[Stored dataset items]
>>>
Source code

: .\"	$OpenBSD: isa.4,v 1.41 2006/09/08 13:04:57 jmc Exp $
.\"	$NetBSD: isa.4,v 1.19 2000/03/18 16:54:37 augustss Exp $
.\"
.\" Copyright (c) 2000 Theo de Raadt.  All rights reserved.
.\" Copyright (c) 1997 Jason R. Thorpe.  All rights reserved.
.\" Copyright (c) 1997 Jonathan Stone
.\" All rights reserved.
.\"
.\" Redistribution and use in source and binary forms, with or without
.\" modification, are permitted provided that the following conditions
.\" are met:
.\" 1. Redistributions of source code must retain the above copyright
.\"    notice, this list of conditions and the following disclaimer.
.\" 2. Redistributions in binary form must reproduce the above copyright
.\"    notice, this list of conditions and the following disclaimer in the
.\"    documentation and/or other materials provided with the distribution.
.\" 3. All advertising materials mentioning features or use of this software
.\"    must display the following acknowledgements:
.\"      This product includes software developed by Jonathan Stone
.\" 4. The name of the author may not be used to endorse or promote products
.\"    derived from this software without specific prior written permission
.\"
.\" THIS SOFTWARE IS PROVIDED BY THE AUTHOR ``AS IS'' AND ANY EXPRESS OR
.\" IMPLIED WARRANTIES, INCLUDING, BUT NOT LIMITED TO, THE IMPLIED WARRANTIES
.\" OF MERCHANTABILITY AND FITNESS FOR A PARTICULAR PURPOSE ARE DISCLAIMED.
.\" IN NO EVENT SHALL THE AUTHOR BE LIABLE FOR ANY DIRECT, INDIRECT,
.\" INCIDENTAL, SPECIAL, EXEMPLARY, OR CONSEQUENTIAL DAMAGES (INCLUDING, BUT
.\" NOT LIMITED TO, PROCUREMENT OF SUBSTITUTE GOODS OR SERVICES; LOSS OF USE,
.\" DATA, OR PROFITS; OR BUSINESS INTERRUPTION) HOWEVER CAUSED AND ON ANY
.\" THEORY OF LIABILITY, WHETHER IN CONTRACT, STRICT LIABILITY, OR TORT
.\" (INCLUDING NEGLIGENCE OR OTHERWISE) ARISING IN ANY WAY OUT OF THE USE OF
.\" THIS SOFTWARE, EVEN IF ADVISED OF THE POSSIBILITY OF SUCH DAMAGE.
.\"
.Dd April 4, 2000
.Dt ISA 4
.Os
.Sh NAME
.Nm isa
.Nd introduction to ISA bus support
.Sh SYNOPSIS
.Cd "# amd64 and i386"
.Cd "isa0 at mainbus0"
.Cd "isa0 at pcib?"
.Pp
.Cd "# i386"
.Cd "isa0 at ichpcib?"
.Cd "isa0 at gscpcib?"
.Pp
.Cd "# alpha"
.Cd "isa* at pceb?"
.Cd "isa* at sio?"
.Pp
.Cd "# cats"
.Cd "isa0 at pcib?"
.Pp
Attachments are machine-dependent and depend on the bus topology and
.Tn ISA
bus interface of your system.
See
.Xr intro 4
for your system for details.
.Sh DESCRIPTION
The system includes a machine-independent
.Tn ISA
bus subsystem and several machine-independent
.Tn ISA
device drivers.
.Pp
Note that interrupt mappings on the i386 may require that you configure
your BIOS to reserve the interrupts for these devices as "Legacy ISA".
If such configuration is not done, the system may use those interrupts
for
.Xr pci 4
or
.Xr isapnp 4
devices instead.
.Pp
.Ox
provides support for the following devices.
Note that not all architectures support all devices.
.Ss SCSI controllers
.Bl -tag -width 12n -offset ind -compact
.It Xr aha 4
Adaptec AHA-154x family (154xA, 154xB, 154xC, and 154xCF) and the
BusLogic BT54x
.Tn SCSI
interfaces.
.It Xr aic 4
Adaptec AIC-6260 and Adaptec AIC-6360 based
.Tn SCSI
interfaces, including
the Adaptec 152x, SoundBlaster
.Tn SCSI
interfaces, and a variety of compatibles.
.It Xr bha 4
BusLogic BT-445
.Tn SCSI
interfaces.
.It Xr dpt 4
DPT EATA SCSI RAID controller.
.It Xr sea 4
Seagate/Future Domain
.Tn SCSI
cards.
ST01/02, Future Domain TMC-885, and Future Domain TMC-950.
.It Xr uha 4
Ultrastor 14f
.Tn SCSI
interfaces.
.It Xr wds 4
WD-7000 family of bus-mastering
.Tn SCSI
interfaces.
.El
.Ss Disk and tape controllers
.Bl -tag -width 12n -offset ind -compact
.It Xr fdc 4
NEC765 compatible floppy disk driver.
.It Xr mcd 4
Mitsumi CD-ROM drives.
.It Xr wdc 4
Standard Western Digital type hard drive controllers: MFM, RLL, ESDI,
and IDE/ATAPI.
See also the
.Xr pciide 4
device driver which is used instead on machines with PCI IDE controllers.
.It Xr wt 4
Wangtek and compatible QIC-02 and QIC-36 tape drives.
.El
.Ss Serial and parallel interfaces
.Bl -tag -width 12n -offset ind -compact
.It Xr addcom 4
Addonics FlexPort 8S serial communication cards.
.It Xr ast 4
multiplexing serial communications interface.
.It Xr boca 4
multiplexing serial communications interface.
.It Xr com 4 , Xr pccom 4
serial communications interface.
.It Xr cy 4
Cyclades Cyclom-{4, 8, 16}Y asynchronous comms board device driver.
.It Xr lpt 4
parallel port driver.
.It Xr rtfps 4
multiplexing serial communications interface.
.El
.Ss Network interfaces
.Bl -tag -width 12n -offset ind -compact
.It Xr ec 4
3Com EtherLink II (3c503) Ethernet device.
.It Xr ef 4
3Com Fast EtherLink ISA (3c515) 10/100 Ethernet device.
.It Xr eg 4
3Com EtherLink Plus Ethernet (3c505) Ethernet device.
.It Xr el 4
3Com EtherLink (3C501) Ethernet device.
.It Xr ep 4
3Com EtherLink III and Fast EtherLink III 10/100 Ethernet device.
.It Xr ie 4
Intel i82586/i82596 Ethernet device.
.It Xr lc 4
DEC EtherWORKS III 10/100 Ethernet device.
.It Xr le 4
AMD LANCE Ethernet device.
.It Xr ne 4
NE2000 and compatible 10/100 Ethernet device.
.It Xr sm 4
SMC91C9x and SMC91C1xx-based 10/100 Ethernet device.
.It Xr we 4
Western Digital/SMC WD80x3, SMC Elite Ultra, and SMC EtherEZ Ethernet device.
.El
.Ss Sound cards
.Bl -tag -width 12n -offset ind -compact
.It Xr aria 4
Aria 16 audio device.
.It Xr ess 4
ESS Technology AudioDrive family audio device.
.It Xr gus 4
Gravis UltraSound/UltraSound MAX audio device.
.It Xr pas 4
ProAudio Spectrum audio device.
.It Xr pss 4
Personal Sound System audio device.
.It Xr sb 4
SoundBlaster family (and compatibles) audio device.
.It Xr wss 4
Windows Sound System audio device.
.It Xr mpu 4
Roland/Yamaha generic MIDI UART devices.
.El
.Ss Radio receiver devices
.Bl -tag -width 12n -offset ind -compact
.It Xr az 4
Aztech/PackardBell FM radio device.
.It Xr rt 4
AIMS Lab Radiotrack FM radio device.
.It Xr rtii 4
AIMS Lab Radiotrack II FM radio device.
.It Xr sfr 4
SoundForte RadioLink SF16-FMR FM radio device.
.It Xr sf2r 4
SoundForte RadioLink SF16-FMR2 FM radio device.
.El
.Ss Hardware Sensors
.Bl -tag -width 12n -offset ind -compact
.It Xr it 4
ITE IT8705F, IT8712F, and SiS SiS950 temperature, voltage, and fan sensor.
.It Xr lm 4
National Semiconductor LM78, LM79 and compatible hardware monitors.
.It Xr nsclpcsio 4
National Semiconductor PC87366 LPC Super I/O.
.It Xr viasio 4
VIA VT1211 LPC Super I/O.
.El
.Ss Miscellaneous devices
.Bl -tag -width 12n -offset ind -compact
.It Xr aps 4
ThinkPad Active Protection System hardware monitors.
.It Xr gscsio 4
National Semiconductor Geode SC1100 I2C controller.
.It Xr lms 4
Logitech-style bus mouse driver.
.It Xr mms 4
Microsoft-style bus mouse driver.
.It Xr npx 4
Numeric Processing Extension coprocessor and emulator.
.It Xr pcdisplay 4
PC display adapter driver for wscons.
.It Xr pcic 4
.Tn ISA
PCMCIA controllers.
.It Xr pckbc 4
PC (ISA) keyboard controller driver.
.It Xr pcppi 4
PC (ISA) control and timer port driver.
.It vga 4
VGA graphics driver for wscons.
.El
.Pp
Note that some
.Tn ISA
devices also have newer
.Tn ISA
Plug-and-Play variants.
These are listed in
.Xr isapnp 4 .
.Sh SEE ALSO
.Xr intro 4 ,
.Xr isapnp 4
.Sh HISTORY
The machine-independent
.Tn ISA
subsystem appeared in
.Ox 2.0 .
<<<
PROBLEM REQUIREMENTS: Report each line above that includes the string "tape".

WRITTEN ANSWER:
.Ss Disk and tape controllers
Wangtek and compatible QIC-02 and QIC-36 tape drives.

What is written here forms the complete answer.